Activity — Copy the data that follows exactly, and include none of its images.

Entries shown —
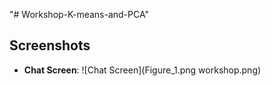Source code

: "# Workshop-K-means-and-PCA" 
## Screenshots

- **Chat Screen**:
  ![Chat Screen](Figure_1.png workshop.png)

Exercise solution —
Source code

: "# Workshop-K-means-and-PCA" 
## Screenshots

- **Chat Screen**:
  ![Chat Screen](Figure_1.png workshop.png)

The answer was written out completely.